● QUOTED TEXT
# Speaking of grullas....have a question. Color gurus needed.



## Plains Drifter (Aug 4, 2009)

Nvm..I think I found my answer:

http://www.grullablue.com/colors/foalcolors/brown_dun/brown_dun_9months.jpg

FOAL COLORS: Photos of newborn foals to help identify color

and yet:

http://www.grullablue.com/colors/foalcolors.htm#grullo

Nvm..I am still confused..lol!


----------



## Plains Drifter (Aug 4, 2009)

I'm still talking to myself it seems. But found something that looks exactly like him. So from what I'm reading..my Lillie was a bay dun...and he is...<drum roll> a brown dun.

Dun Central Station - Brown/Bay Dun Colors & Markings


----------



## smrobs (Jul 30, 2008)

Wish I could help you out but I will mention again how gorgeous he is .


----------



## mliponoga (Jul 24, 2010)

Well if he doesn't you can send him to Michigan  I'm looking for a dun colt or filly to start working with right now with no luck.


----------



## HorsePoor_n_BigSky (Dec 19, 2006)

Cute little guy. He looks dun though. On my phone the dam looks bay or possibly dun.

● RAW DATA
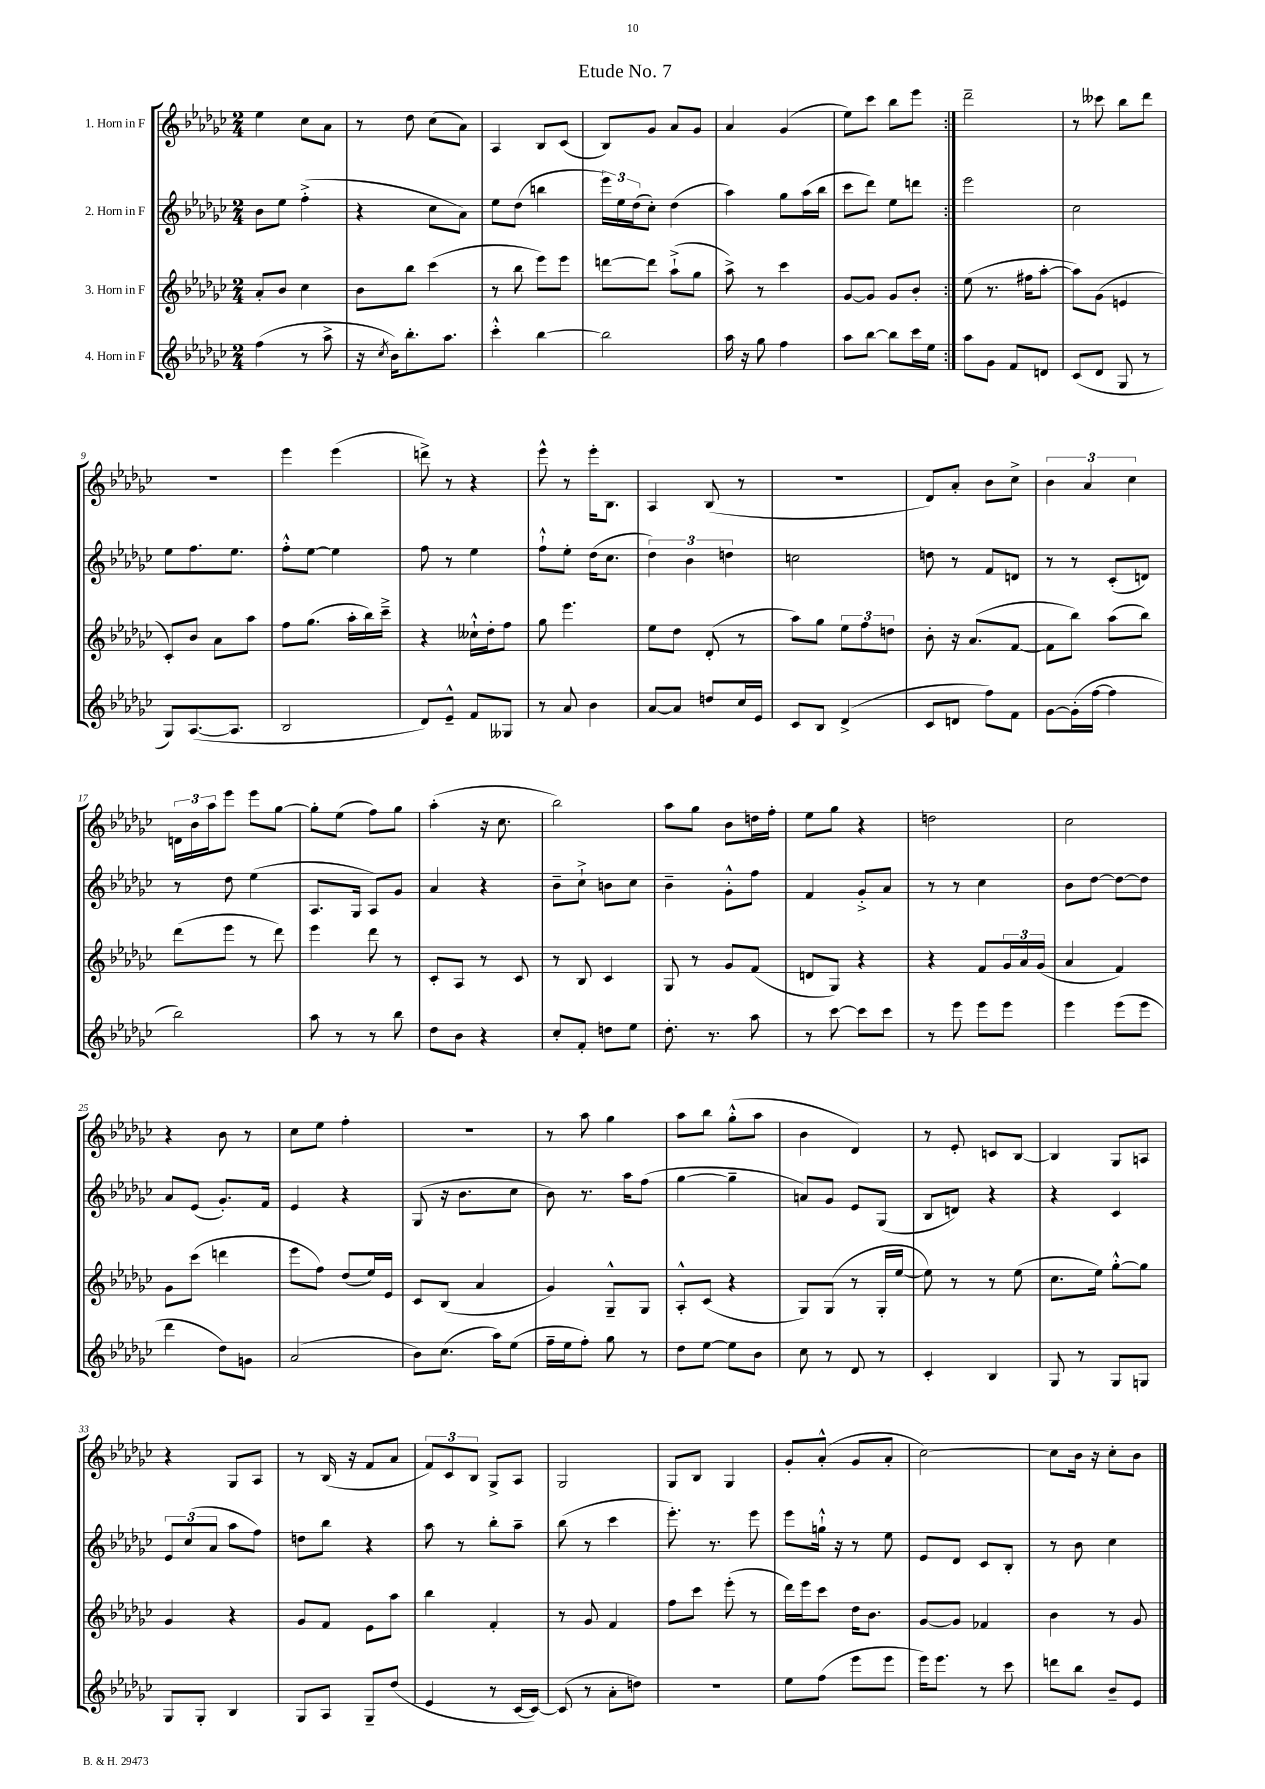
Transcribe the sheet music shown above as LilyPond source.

\header { title = "Etude No. 7" }
<<
\new StaffGroup <<
\new Staff = "s0" \with { instrumentName = "1. Horn in F" } {
    \clef treble \key ges \major \numericTimeSignature \time 2/4
    \repeat volta 2 { ees''4 ces''8 aes'8 |
    r8 des''8 ces''8( aes'8) |
    aes4 bes8 ces'8( |
    bes8) ges'8 aes'8 ges'8 |
    aes'4 ges'4( |
    ees''8) ces'''8 bes''8 ees'''8 | }
    des'''2-- |
    r8 ceses'''8 bes''8 des'''8 |
    R2 |
    ees'''4 ees'''4( |
    d'''8->) r8 r4 |
    ees'''8-^ r8 ees'''16-. bes8. |
    aes4 bes8( r8 |
    R2 |
    des'8) aes'8-. bes'8 ces''8-> |
    \tuplet 3/2 { bes'4 aes'4 ces''4 } |
    \tuplet 3/2 { d'16 bes'16 aes''16 } ees'''8 ees'''8 ges''8~ |
    ges''8-. ees''8( f''8) ges''8 |
    aes''4-.( r16 ces''8. |
    bes''2) |
    aes''8 ges''8 bes'8 d''16 f''16-. |
    ees''8 ges''8 r4 |
    d''2 |
    ces''2 |
    r4 bes'8 r8 |
    ces''8 ees''8 f''4-. |
    r2 |
    r8 aes''8 ges''4 |
    aes''8 bes''8 ges''8-.-^( aes''8 |
    bes'4 des'4) |
    r8 ees'8-. c'8 bes8~ |
    bes4 ges8 a8 |
    r4 ges8 aes8 |
    r8 bes16( r16 f'8 aes'8 |
    \tuplet 3/2 { f'8) ces'8 bes8 } ges8-> aes8 |
    ges2 |
    ges8 bes8 ges4 |
    ges'8-. aes'8-.-^( ges'8 aes'8-. |
    ces''2~) |
    ces''8 bes'16 r16 ces''8-. bes'8 \bar "|." |
}
\new Staff = "s1" \with { instrumentName = "2. Horn in F" } {
    \clef treble \key ges \major \numericTimeSignature \time 2/4
    \repeat volta 2 { bes'8 ees''8 f''4-.->( |
    r4 ces''8 aes'8) |
    ees''8 des''8( b''4 |
    \tuplet 3/2 { ees'''16) ees''16 des''16( } ces''8-.) des''4( |
    aes''4) ges''8 aes''16( bes''16 |
    ces'''8 des'''8) ees''8 d'''8 | }
    ees'''2 |
    ces''2 |
    ees''8 f''8. ees''8. |
    f''8-.-^ ees''8~ ees''4 |
    f''8 r8 ees''4 |
    f''8-!-^ ees''8-. des''16( ces''8. |
    \tuplet 3/2 { des''4) bes'4 d''4 } |
    c''2 |
    d''8 r8 f'8 d'8 |
    r8 r8 ces'8-.( d'8) |
    r8 des''8 ees''4( |
    aes8. ges16 aes8) ges'8 |
    aes'4 r4 |
    bes'8-- ces''8-!-> b'8 ces''8 |
    bes'4-- ges'8-.-^ f''8 |
    f'4 ges'8-.-> aes'8 |
    r8 r8 ces''4 |
    bes'8 des''8~ des''8~ des''8 |
    aes'8 ees'8( ges'8.-.) f'16 |
    ees'4 r4 |
    ges8( r16 bes'8. ces''8 |
    bes'8) r8. aes''16 f''8( |
    ges''4~ ges''4-- |
    a'8) ges'8 ees'8 ges8( |
    bes8 d'8) r4 |
    r4 ces'4 |
    \tuplet 3/2 { ees'8 ces''8( aes'8 } aes''8 f''8) |
    d''8 bes''8 r4 |
    aes''8 r8 bes''8-. aes''8-- |
    bes''8( r8 ces'''4 |
    ees'''8.-.) r8. ees'''8 |
    ees'''8 g''16-!-^ r16 r8 ees''8 |
    ees'8 des'8 ces'8 bes8-. |
    r8 bes'8 ces''4 \bar "|." |
}
\new Staff = "s2" \with { instrumentName = "3. Horn in F" } {
    \clef treble \key ges \major \numericTimeSignature \time 2/4
    \repeat volta 2 { aes'8-. bes'8 ces''4 |
    bes'8 bes''8 ces'''4( |
    r8 bes''8 ees'''8) ees'''8 |
    d'''8~ d'''8 aes''8-!->( ges''8 |
    aes''8->) r8 ces'''4 |
    ges'8~ ges'8 ges'8 bes'8-. | }
    ees''8( r8. fis''16 aes''8~-. |
    aes''8) ges'8( e'4 |
    ces'8-.) bes'8 aes'8 aes''8 |
    f''8 ges''8.( aes''16-. bes''16) ces'''16---> |
    r4 ceses''16-!-^ des''16-. f''8 |
    ges''8 ees'''4. |
    ees''8 des''8 des'8-.( r8 |
    aes''8) ges''8 \tuplet 3/2 { ees''8 f''8 d''8 } |
    bes'8-. r16 aes'8.( f'8~ |
    f'8 bes''8) aes''8( bes''8) |
    des'''8( ees'''8 r8 des'''8) |
    ees'''4 des'''8 r8 |
    ces'8-. aes8 r8 ces'8 |
    r8 bes8 ces'4 |
    ges8 r8 ges'8 f'8( |
    d'8 ges8) r4 |
    r4 f'8 \tuplet 3/2 { ges'16 aes'16 ges'16( } |
    aes'4 f'4) |
    ges'8 ces'''8( d'''4 |
    ees'''8 f''8) des''8( ees''16) ees'16 |
    ces'8 bes8( aes'4 |
    ges'4) ges8---^ ges8 |
    aes8-.-^ ces'8( r4 |
    ges8) ges8( r8 ges16-. ees''16~ |
    ees''8) r8 r8 ees''8( |
    ces''8. ees''16) ges''8~-.-^ ges''8 |
    ges'4 r4 |
    ges'8 f'8 ees'8 aes''8 |
    bes''4 f'4-. |
    r8 ges'8 f'4 |
    f''8 ces'''8 ees'''8-.( r8 |
    des'''16) ees'''16 ces'''8 des''16 bes'8. |
    ges'8~ ges'8 fes'4 |
    bes'4 r8 ges'8 \bar "|." |
}
\new Staff = "s3" \with { instrumentName = "4. Horn in F" } {
    \clef treble \key ges \major \numericTimeSignature \time 2/4
    \repeat volta 2 { f''4( r8 aes''8-> |
    r16 \acciaccatura { ces''8 } bes'16) bes''8.-. aes''8. |
    ces'''4-.-^ bes''4~ |
    bes''2 |
    aes''16 r16 ges''8 f''4 |
    aes''8 bes''8~ bes''8 ces'''16 ees''16 | }
    aes''8 ges'8 f'8 d'8 |
    ces'8( des'8 ges8 r8 |
    ges8) aes8.~( aes8. |
    bes2 |
    des'8) ees'8---^ f'8 geses8 |
    r8 aes'8 bes'4 |
    aes'8~ aes'8 d''8 ces''16 ees'16 |
    ces'8 bes8 des'4->( |
    ces'8 d'8 f''8) f'8 |
    ges'8~ ges'16-.( f''16~ f''4 |
    bes''2) |
    aes''8 r8 r8 bes''8 |
    des''8 bes'8 r4 |
    ces''8-. f'8-. d''8 ees''8 |
    des''8.-. r8. aes''8 |
    r8 ces'''8~ ces'''8 ces'''8 |
    r8 ees'''8 ees'''8 ees'''8 |
    ees'''4 ees'''8( ees'''8 |
    des'''4 des''8) g'8 |
    aes'2( |
    bes'8) ces''8.( aes''16) ees''8( |
    f''16-- ees''16 f''8-.) ges''8 r8 |
    des''8 ees''8~ ees''8 bes'8 |
    ces''8 r8 des'8 r8 |
    ces'4-. bes4 |
    ges8 r8 ges8 g8 |
    ges8 ges8-. bes4 |
    ges8 aes8 ges8-- des''8( |
    ees'4 r8 ces'16~ ces'16~) |
    ces'8( r8 aes'8-. d''8) |
    r2 |
    ees''8 f''8( ees'''8 ees'''8 |
    ees'''16) ees'''8. r8 ces'''8 |
    d'''8 bes''8 bes'8-- ees'8 \bar "|." |
}
>>
>>
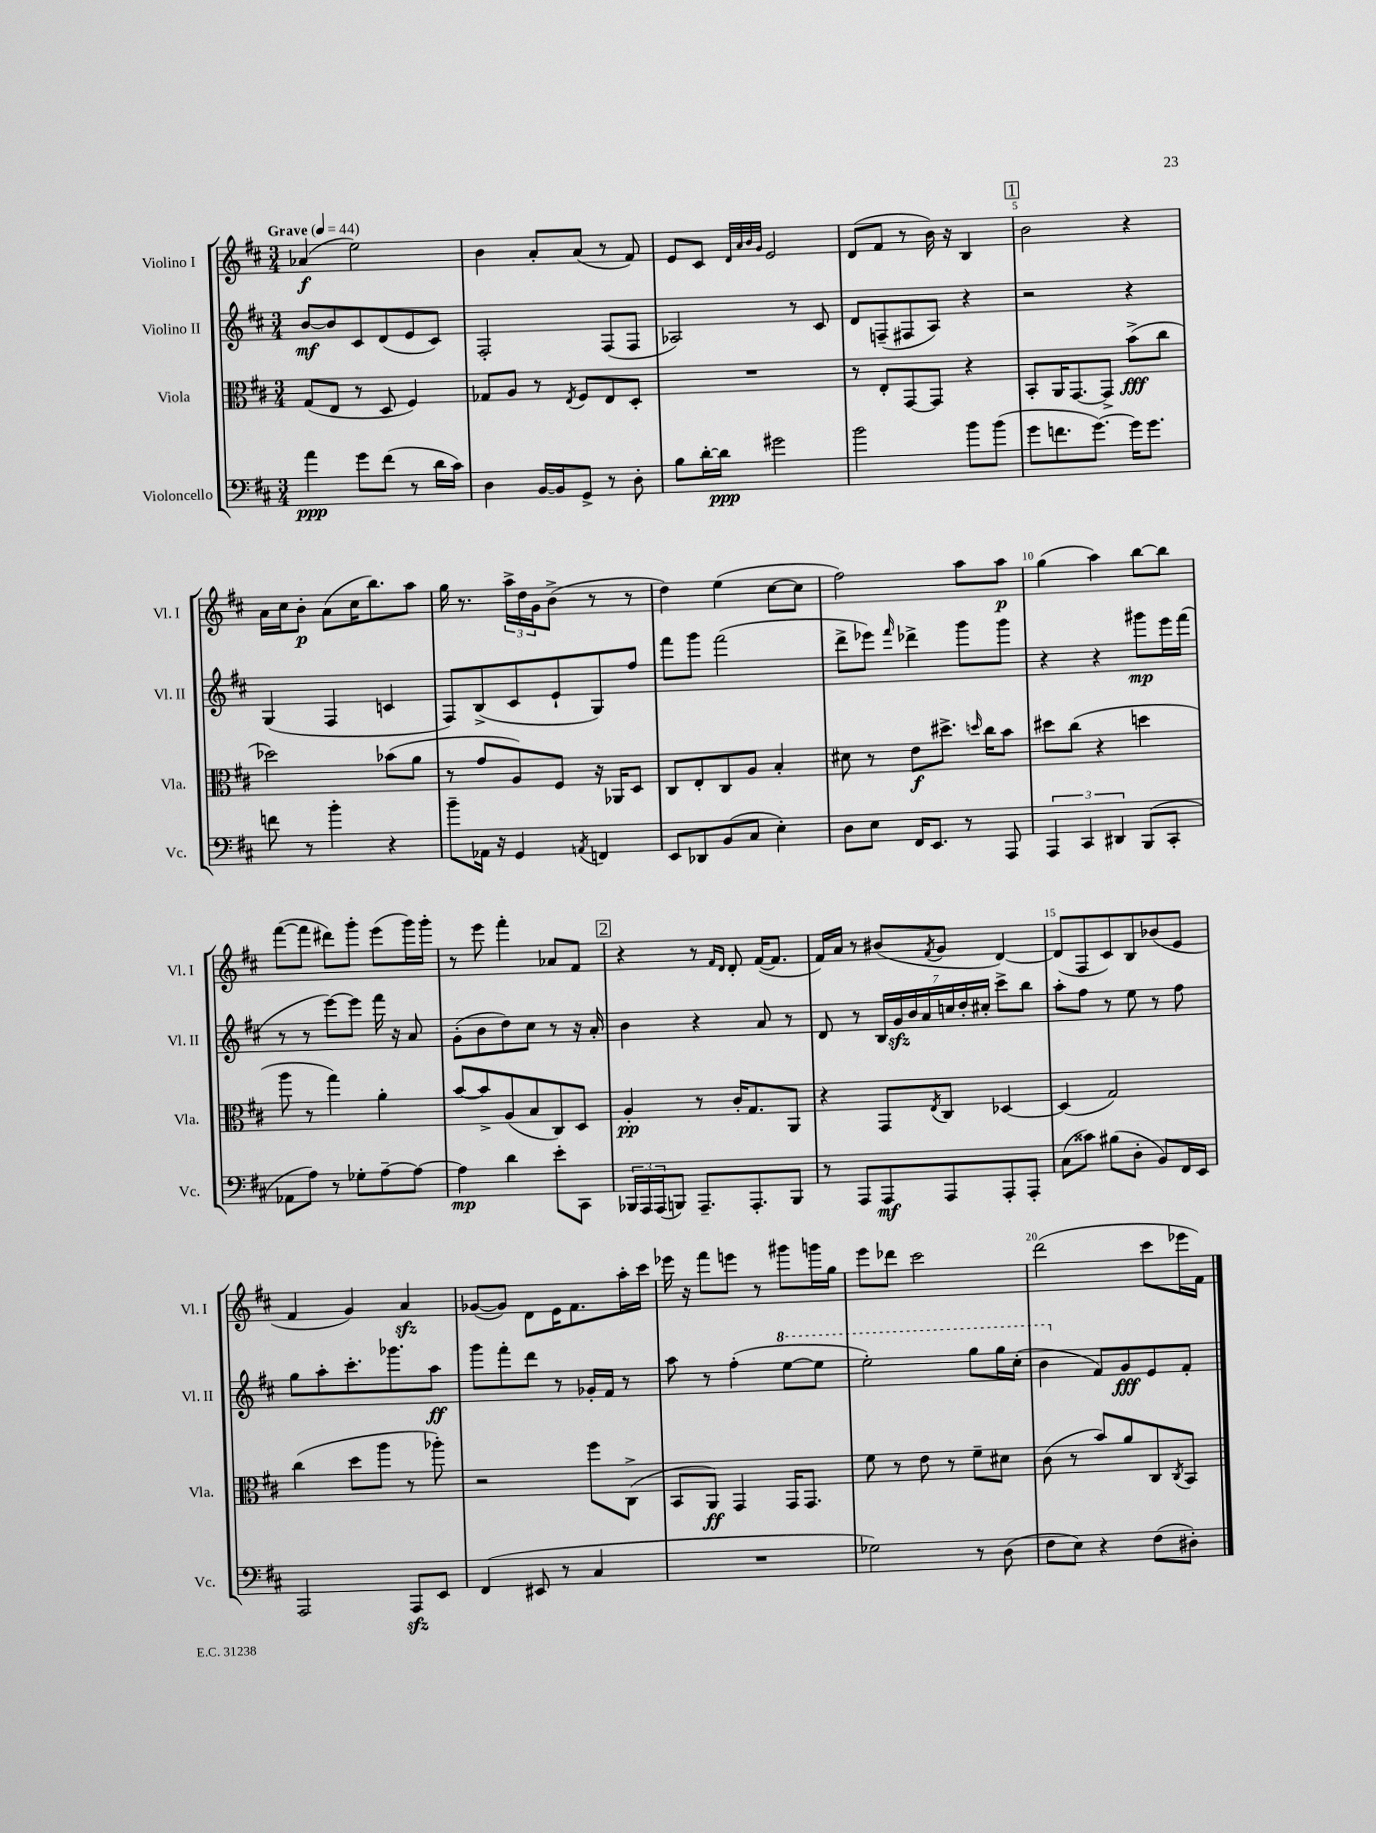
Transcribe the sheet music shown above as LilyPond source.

<<
\new StaffGroup <<
\new Staff = "s0" \with { instrumentName = "Violino I" shortInstrumentName = "Vl. I" } {
    \clef treble \key d \major \numericTimeSignature \time 3/4 \tempo "Grave" 4 = 44
    aes'4\f( e''2) |
    b'4 a'8-. a'8( r8 fis'8) |
    e'8 cis'8 \grace { d'32 a'32 b'32 g'32 } e'2 |
    d'8( fis'8 r8 b'16) r16 b4 |
    \mark \markup { \box "1" } b'2 r4 |
    a'16 cis''16 b'8-.\p a'8( cis''16 b''8.) a''8 |
    g''16 r8. \tuplet 3/2 { a''16-> d''16 g'16 } b'8->( r8 r8 |
    d''4) e''4( cis''8~ cis''8 |
    fis''2) a''8 a''8\p |
    g''4( a''4) b''8~ b''8 |
    fis'''8~( fis'''8 dis'''8) g'''8-. e'''8( g'''16) g'''16-. |
    r8 e'''8 fis'''4-. aes'8 fis'8 |
    \mark \markup { \box "2" } r4 r8 \grace { fis'16 d'16 } d'8-. fis'16~( fis'8. |
    fis'16) a'16 r8 bis'8( \acciaccatura { fis'8 } g'8 d'4~) |
    d'8( fis8 cis'8) b8 bes'8( e'8 |
    fis'4 g'4) a'4\sfz |
    ges'8~( ges'8) d'8 e'16 fis'8. a''16-. cis'''16 |
    ees'''16 r16 fis'''8 e'''8 r8 gis'''8 g'''16 g''16 |
    e'''8 des'''8 cis'''2 |
    d'''2( cis'''8 ees'''16 fis'16) \bar "|." |
}
\new Staff = "s1" \with { instrumentName = "Violino II" shortInstrumentName = "Vl. II" } {
    \clef treble \key d \major \numericTimeSignature \time 3/4
    b'8~\mf b'8 cis'8 d'8( e'8 cis'8) |
    fis2-. fis8( fis8 |
    aes2) r8 cis'8 |
    d'8 f8--( fis8 a8) r4 |
    \mark \markup { \box "1" } r2 r4 |
    g4( fis4 c'4 |
    fis8) b8->( cis'8 e'8-! g8) fis''8 |
    fis'''8 g'''8 fis'''2( |
    d'''8-> ees'''8) \grace { fis'''16 } des'''4-> g'''8 g'''8 |
    r4 r4 gis'''8\mp e'''16 fis'''16( |
    r8 r8 e'''8~) e'''8 fis'''16 r16 a'8 |
    g'8-.( b'8 d''8) cis''8 r8 r16 a'16-. |
    \mark \markup { \box "2" } b'4 r4 a'8 r8 |
    d'8 r8 \tuplet 7/4 { b16 g'16\sfz b'16 a'16 c''16 d''16-. cis''16-. } cis'''8-> b''8 |
    a''8-. fis''8 r8 e''8 r8 fis''8 |
    g''8 a''8-. cis'''8.-. ges'''8. a''8\ff |
    g'''8 fis'''8-. d'''8 r8 ges'16-. fis'16 r8 |
    a''8 r8 fis''4-.( \ottava #1 e'''8~ e'''8 |
    e'''2-.) g'''8 g'''16 cis'''16-.( |
    b''4 \ottava #0 fis'8) g'8\fff e'8 fis'8-. \bar "|." |
}
\new Staff = "s2" \with { instrumentName = "Viola" shortInstrumentName = "Vla." } {
    \clef alto \key d \major \numericTimeSignature \time 3/4
    g8( e8 r8 d8 fis4) |
    ges8 a8 r8 \acciaccatura { e8 } fis8 e8 d8-. |
    R2. |
    r8 e8-. g,8~ g,8 r4 |
    \mark \markup { \box "1" } b,8-. a,16 g,8.~ g,8-> b'8->\fff( cis''8 |
    des''2) bes'8( a'8 |
    r8 g'8 a8) fis8 r16 aes,16 d8 |
    cis8 e8-. cis8 a8 b4-. |
    dis'8 r8 e'8\f dis''8.-> \grace { d''16 } cis''16 b'8 |
    dis''8 cis''8( r4 d''4 |
    a''8 r8 g''4) a'4-. |
    b'8~ b'8-> a8( b8 cis8) d8 |
    \mark \markup { \box "2" } a4-.\pp r8 cis'16-. g8. a,8 |
    r4 g,8 \acciaccatura { e8 } cis8 des4~ |
    des4( g2) |
    cis''4( d''8 a''8 r8 aes''8-.) |
    r2 fis''8 cis8->( |
    b,8 a,8\ff) g,4 g,16 g,8. |
    fis'8 r8 e'8 r8 fis'8-- dis'8 |
    cis'8( r8 b'8) a'8 cis8 \acciaccatura { cis8 } b,8 \bar "|." |
}
\new Staff = "s3" \with { instrumentName = "Violoncello" shortInstrumentName = "Vc." } {
    \clef bass \key d \major \numericTimeSignature \time 3/4
    a'4\ppp g'8 fis'8( r8 d'16 cis'16) |
    d4 b,16~ b,16 g,8-> r8 d8-. |
    b8 d'16~-. d'16\ppp gis'2 |
    b'2 b'8 b'8( |
    \mark \markup { \box "1" } g'8 f'8. g'8.~) g'16 g'8. |
    f'8 r8 b'4-. r4 |
    b'8-- aes,16 r16 g,4 \acciaccatura { a,8 } f,4 |
    e,8 des,8 b,8( cis8 e4-.) |
    d8 e8 fis,16 e,8. r8 a,,8 |
    \tuplet 3/2 { a,,4 cis,4 dis,4 } b,,8( cis,8-. |
    aes,8 a8) r8 ges8-. a8~-- a8~ |
    a4\mp d'4 e'8-. cis,8 |
    \mark \markup { \box "2" } \tuplet 3/2 { bes,,16 a,,16 a,,16( } b,,8) a,,8.-- a,,8.-. b,,8 |
    r8 a,,8 a,,8\mf a,,8 a,,8-. a,,8-. |
    cis8( cisis'8) bis8( d8-. b,8) fis,16 e,16 |
    a,,2 a,,8\sfz e,8 |
    fis,4( eis,8 r8 cis4 |
    R2. |
    ges2) r8 d8( |
    fis8 e8) r4 fis8( dis8-.) \bar "|." |
}
>>
>>
\layout { \context { \Score \override BarNumber.break-visibility = ##(#f #t #t) barNumberVisibility = #(every-nth-bar-number-visible 5) } }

● WORK TO BE COMPLETED
Reproduce the forum thread about the dun foal's color word for word, starting at the words "## mliponoga (Jul" and ending after "(Dec 19, 2006)".

● RESULT
## mliponoga (Jul 24, 2010)

Well if he doesn't you can send him to Michigan  I'm looking for a dun colt or filly to start working with right now with no luck.


----------



## HorsePoor_n_BigSky (Dec 19, 2006)